# Precision and Recall

## Precision

$$
\text{Precision} = \frac{\text{TP}}{\text{TP} + \text{FP}}
$$

Precision means that, among positive predictions, how much were actually positive. 

When the positive is a rare bad thing, and when precision is low, there are too many alerts.

## Recall

$$
\text{Recall} = \frac{\text{TP}}{\text{FN} + \text{TP}}
$$

Recall means that, among actual positive response, how much we were able to predict as positive. 

When the positive is a rare bad thing, and when recall is low, we are missing too many times, and it's damaging our sysmte.

## Problem

Given a confusion matrix, write a function to compute precision and recall.
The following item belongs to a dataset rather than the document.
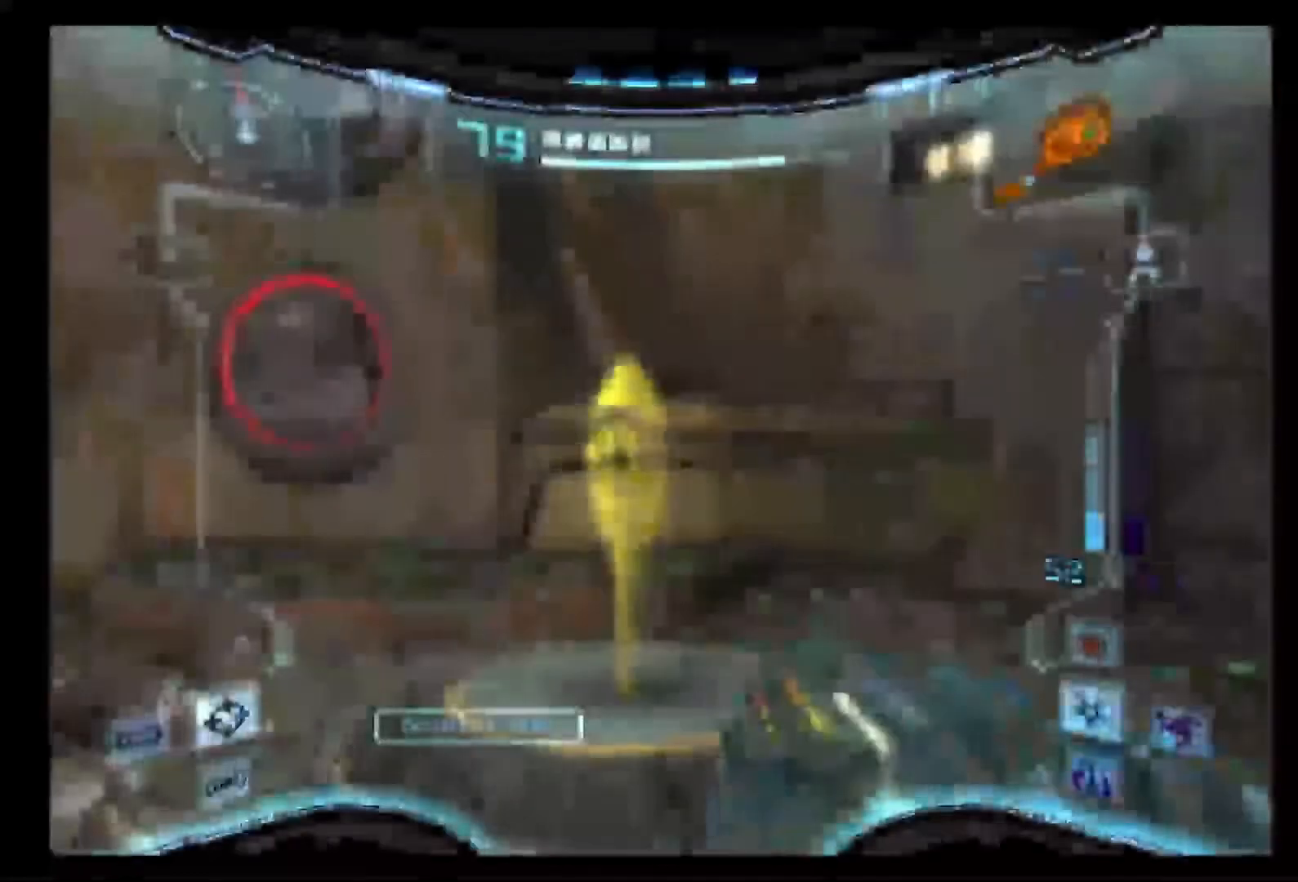
{"dt_ms": 500, "buttons": [], "left_stick": "center", "right_stick": "center", "events": [[167, "DPAD_LEFT", "down"], [317, "DPAD_LEFT", "up"]]}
The vertical represents actual positive, negative. The horizontal represents predicted positive and negative.

In [2]:
conf_mat = [
    [121, 9],
    [17, 144]
]


def precision_recall(P):
    # Precision is about prediction
    precision = P[0][0] / (P[0][0] + P[1][0])
    
    # Recall is about actual
    recall = P[0][0] / (P[0][0] + P[0][1])
    
    return precision, recall


print(precision_recall(conf_mat))

(0.8768115942028986, 0.9307692307692308)


## Spam classifier

Your task is to build a spam classifier for emails. What metrics would you use to track accuracy and validity of the model you build?

This is an imbalanced-class binary classification problem. Define the following things.

True positive is the spam prediction to the actual spam data. True negative is the non-spam prediction to the actual non-spam data. False positive is the spam prediction to the actual non-spam data. False negative is the non-spam prediction to the actual spam data. 

Accuracy is the sum of true positive and true negative divided by the number of data. But it's not a good metric for imbalanced-class binary classification problem, because you can get a high accuracy with a model which predicts all the emails to be non-spam.

Use the following.

Precision is the true positive divided by the sum of true positive and false positive. Recall is the true positive divided by the sum of true positive and false negative. F1 score is the harmonic mean of precision and recall, which is useful to get a single score. 

AUC is the area under the curve. The curve is the plot by true positive on X axis and false positive on Y axis for different threshold values. 

F1 score is a good metric for determining the model capability for imbalanced-class binary classificaiton. AUC is a good metric to compare models

## Resource

- [Precision and recall](https://en.wikipedia.org/wiki/Precision_and_recall)